▶ **EXERCISE INSTRUCTIONS**
The records below are to be repeated exactly, and their pictures left out.

☆ ☆ ☆ ☆ ☆

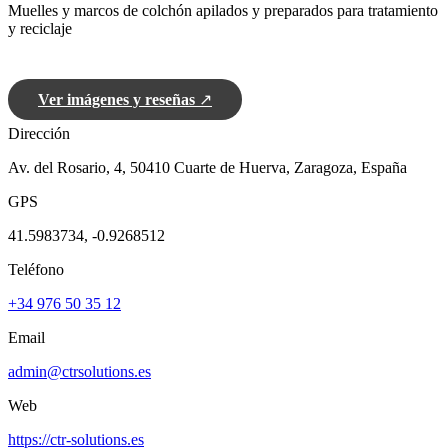
Muelles y marcos de colchón apilados y preparados para tratamiento
y reciclaje
Ver imágenes y reseñas
↗
Dirección
Av. del Rosario, 4, 50410 Cuarte de Huerva, Zaragoza, España
GPS
41.5983734, -0.9268512
Teléfono
+34 976 50 35 12
Email
admin@ctrsolutions.es
Web
https://ctr-solutions.es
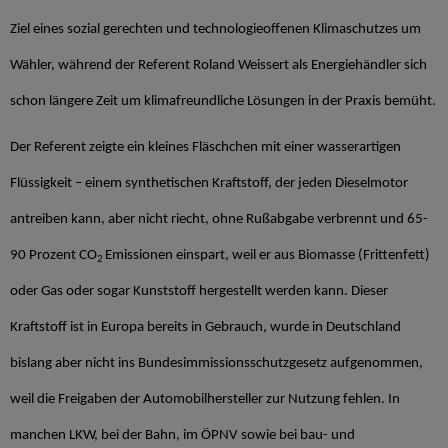
Ziel eines sozial gerechten und technologieoffenen Klimaschutzes um
Wähler, während der Referent Roland Weissert als Energiehändler sich
schon längere Zeit um klimafreundliche Lösungen in der Praxis bemüht.
Der Referent zeigte ein kleines Fläschchen mit einer wasserartigen
Flüssigkeit – einem synthetischen Kraftstoff, der jeden Dieselmotor
antreiben kann, aber nicht riecht, ohne Rußabgabe verbrennt und 65-
90 Prozent CO
Emissionen einspart, weil er aus Biomasse (Frittenfett)
2
oder Gas oder sogar Kunststoff hergestellt werden kann. Dieser
Kraftstoff ist in Europa bereits in Gebrauch, wurde in Deutschland
bislang aber nicht ins Bundesimmissionsschutzgesetz aufgenommen,
weil die Freigaben der Automobilhersteller zur Nutzung fehlen. In
manchen LKW, bei der Bahn, im ÖPNV sowie bei bau- und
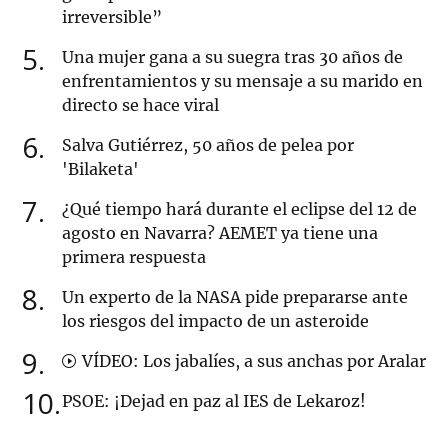
irreversible”
5
Una mujer gana a su suegra tras 30 años de
enfrentamientos y su mensaje a su marido en
directo se hace viral
6
Salva Gutiérrez, 50 años de pelea por
'Bilaketa'
7
¿Qué tiempo hará durante el eclipse del 12 de
agosto en Navarra? AEMET ya tiene una
primera respuesta
8
Un experto de la NASA pide prepararse ante
los riesgos del impacto de un asteroide
9
VÍDEO: Los jabalíes, a sus anchas por Aralar
10
PSOE: ¡Dejad en paz al IES de Lekaroz!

☆ ☆ ☆ ☆ ☆

▶ **TASK RESULT**
Muelles y marcos de colchón apilados y preparados para tratamiento
y reciclaje
Ver imágenes y reseñas
↗
Dirección
Av. del Rosario, 4, 50410 Cuarte de Huerva, Zaragoza, España
GPS
41.5983734, -0.9268512
Teléfono
+34 976 50 35 12
Email
admin@ctrsolutions.es
Web
https://ctr-solutions.es
Ziel eines sozial gerechten und technologieoffenen Klimaschutzes um
Wähler, während der Referent Roland Weissert als Energiehändler sich
schon längere Zeit um klimafreundliche Lösungen in der Praxis bemüht.
Der Referent zeigte ein kleines Fläschchen mit einer wasserartigen
Flüssigkeit – einem synthetischen Kraftstoff, der jeden Dieselmotor
antreiben kann, aber nicht riecht, ohne Rußabgabe verbrennt und 65-
90 Prozent CO
Emissionen einspart, weil er aus Biomasse (Frittenfett)
2
oder Gas oder sogar Kunststoff hergestellt werden kann. Dieser
Kraftstoff ist in Europa bereits in Gebrauch, wurde in Deutschland
bislang aber nicht ins Bundesimmissionsschutzgesetz aufgenommen,
weil die Freigaben der Automobilhersteller zur Nutzung fehlen. In
manchen LKW, bei der Bahn, im ÖPNV sowie bei bau- und
irreversible”
5
Una mujer gana a su suegra tras 30 años de
enfrentamientos y su mensaje a su marido en
directo se hace viral
6
Salva Gutiérrez, 50 años de pelea por
'Bilaketa'
7
¿Qué tiempo hará durante el eclipse del 12 de
agosto en Navarra? AEMET ya tiene una
primera respuesta
8
Un experto de la NASA pide prepararse ante
los riesgos del impacto de un asteroide
9
VÍDEO: Los jabalíes, a sus anchas por Aralar
10
PSOE: ¡Dejad en paz al IES de Lekaroz!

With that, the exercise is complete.